Будет много историй из детства, смешных и добрых,
мне ведь незачем слушать про голод, войну, болезни.
Новый, радостный год. Я каталась зимой с сугроба
и считала, что мне про тебя всё давно известно.

Годы шли. Не до игр уже. Не открываем ящик.
Обкорнали каштан – ветки стали торчать культями.
Я не знала о прошлом, но знаю о настоящем.
Там тебя больше нет. И забили кильдим гвоздями.

 

 

Кораблики

 

– Заплаканная улица как хрустнет подо льдом –
и прошлое разрушится, и всё, что было в нём.
Бумажные кораблики размокнут от воды,
плохое станет маленьким, хорошее – пустым.
Растает день, впитается расплавленной смолой,
и ласточка-проказница покажется с весной.
А мысли – проходящие, в них всё, что не сбылось...
 – Я верю в настоящее до кончиков волос,
хотела переждать, да как? Мне некуда идти.
Почует сердце нужный знак, но стихнет взаперти.
Теперь смотрю сквозь призму слёз на каменную глушь.
Опять не сбудется прогноз – всё не дождаться луж.
...А ты мне про кораблики, ребёнок стылых дней,
в побитой молью сталинке, прилипший, как репей.
К чему твои напутствия, поросшие быльём?!
 – Прости, хотел почувствовать
дыхание твоё.

 

 

Разгадка

 

Строгость ласковых черт –
как морщинка на лбу:
в ней незримая скорбь и печаль.
И в глазах правды нет,
и в словах не найду,
отчего тебе грустно и жаль.

Ты задумчиво-пьян,
омут мыслей глубок,
ты молчишь в бессловесной тоске.
Я смотрю сквозь туман,
я смотрю в потолок –
вижу только следы на песке.

Холодеющий луч
прорезает рассвет –
ты по-прежнему ищешь внутри,
словно шифр или ключ,
ускользнувший ответ
в медном отблеске новой зари.

Растворится тоска,
строгость ласковых черт
разлетится, как дым, в потолок.
Ты найдёшь, что искал,
по прошествии лет
не узнав, кто с разгадкой помог.

 

 

О снеге и С.

 

Вчера рассыпался хрустящий снег
из вспоротого облака на слякоть.
Седой двадцатилетний человек
остался на ночь выпивать и плакать.
Впечатал боль в кружочек на руке –
отметину зажжённой сигаретой –
и докурил, оставленный никем,
в ничейном коридоре ждать рассвета.
Внизу спала надтреснутая ночь,
вверху гудели провода, а между
неудержимо колотила дрожь
и слабо плакал сильный человечек.
...Под утро накрывал густой туман
и лился белоснежьем на колени,
чтоб бесконечно долгая зима
дала последний шанс на искупление.

 

 

Татуировка

 

Умелым словом, как иглой,
введут под кожу,
за слоем протыкая слой,
мысль о хорошем.
Но слишком сильно неприятие
чужого,
когда известен основатель
и основа.
Не приживается восторг –
выходит краска.
Понижен болевой порог –
небезопасно,
ведь тело тоже знает бунт
и может ловко
стереть за несколько секунд
татуировку.

 

 

* * *

 

Утро было ни добрым, ни злым, в каждом жесте отточенным.
Говорили вполголоса, ждали, пока вскипятится, и
на ходу допивали, дочитывали до точки мы,
чтобы снова спешить по делам перелётными птицами.
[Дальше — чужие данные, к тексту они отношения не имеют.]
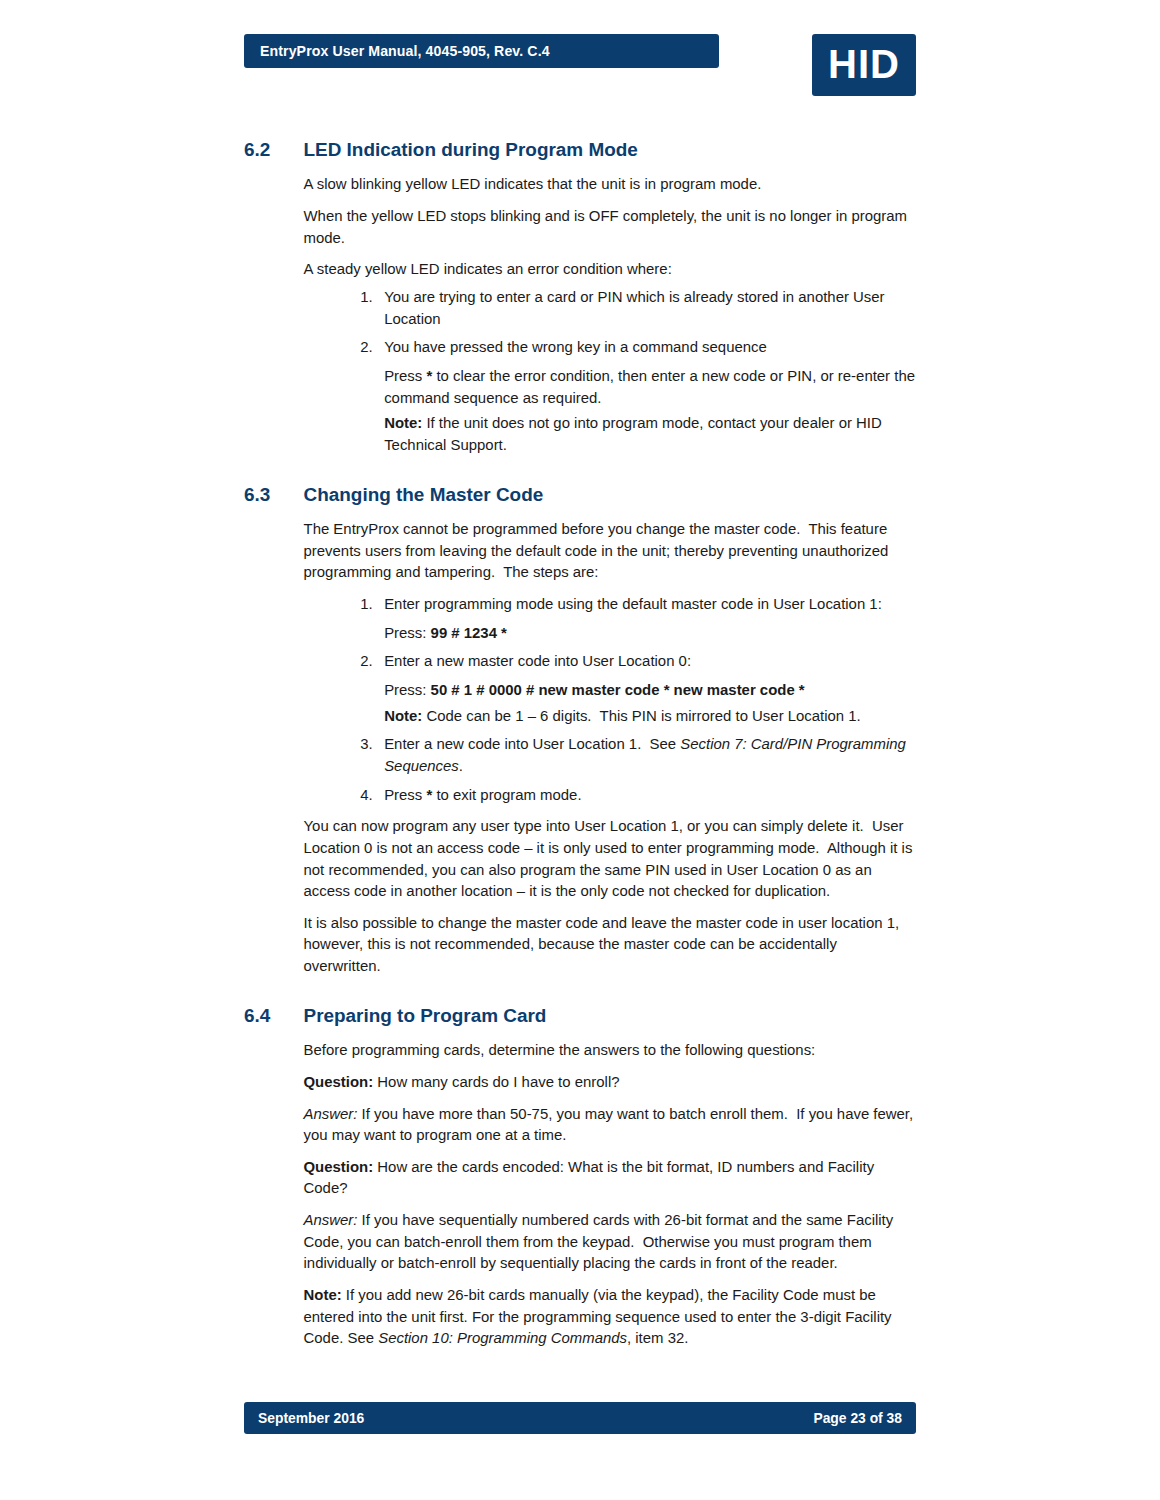EntryProx User Manual, 4045-905, Rev. C.4
HID
6.2 LED Indication during Program Mode
A slow blinking yellow LED indicates that the unit is in program mode.
When the yellow LED stops blinking and is OFF completely, the unit is no longer in program mode.
A steady yellow LED indicates an error condition where:
You are trying to enter a card or PIN which is already stored in another User Location
You have pressed the wrong key in a command sequence
Press * to clear the error condition, then enter a new code or PIN, or re-enter the command sequence as required.
Note: If the unit does not go into program mode, contact your dealer or HID Technical Support.
6.3 Changing the Master Code
The EntryProx cannot be programmed before you change the master code. This feature prevents users from leaving the default code in the unit; thereby preventing unauthorized programming and tampering. The steps are:
Enter programming mode using the default master code in User Location 1:
Press: 99 # 1234 *
Enter a new master code into User Location 0:
Press: 50 # 1 # 0000 # new master code * new master code *
Note: Code can be 1 – 6 digits. This PIN is mirrored to User Location 1.
Enter a new code into User Location 1. See Section 7: Card/PIN Programming Sequences.
Press * to exit program mode.
You can now program any user type into User Location 1, or you can simply delete it. User Location 0 is not an access code – it is only used to enter programming mode. Although it is not recommended, you can also program the same PIN used in User Location 0 as an access code in another location – it is the only code not checked for duplication.
It is also possible to change the master code and leave the master code in user location 1, however, this is not recommended, because the master code can be accidentally overwritten.
6.4 Preparing to Program Card
Before programming cards, determine the answers to the following questions:
Question: How many cards do I have to enroll?
Answer: If you have more than 50-75, you may want to batch enroll them. If you have fewer, you may want to program one at a time.
Question: How are the cards encoded: What is the bit format, ID numbers and Facility Code?
Answer: If you have sequentially numbered cards with 26-bit format and the same Facility Code, you can batch-enroll them from the keypad. Otherwise you must program them individually or batch-enroll by sequentially placing the cards in front of the reader.
Note: If you add new 26-bit cards manually (via the keypad), the Facility Code must be entered into the unit first. For the programming sequence used to enter the 3-digit Facility Code. See Section 10: Programming Commands, item 32.
September 2016
Page 23 of 38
День стекал по бордюру, недели сливались в лужицы,
разносились по свету подошвами и колёсами.
Повзрослели тогда, когда перестали слушаться –
или слушать. И, может, ещё – соблюдать условности.

Нам осталось привыкнуть к безумному ритму города
и свои вечера довести бы до автоматизма,
чтобы после работы до дома вспорхнуть перелётными
и почувствовать, хоть ненадолго, как будто мы птицы.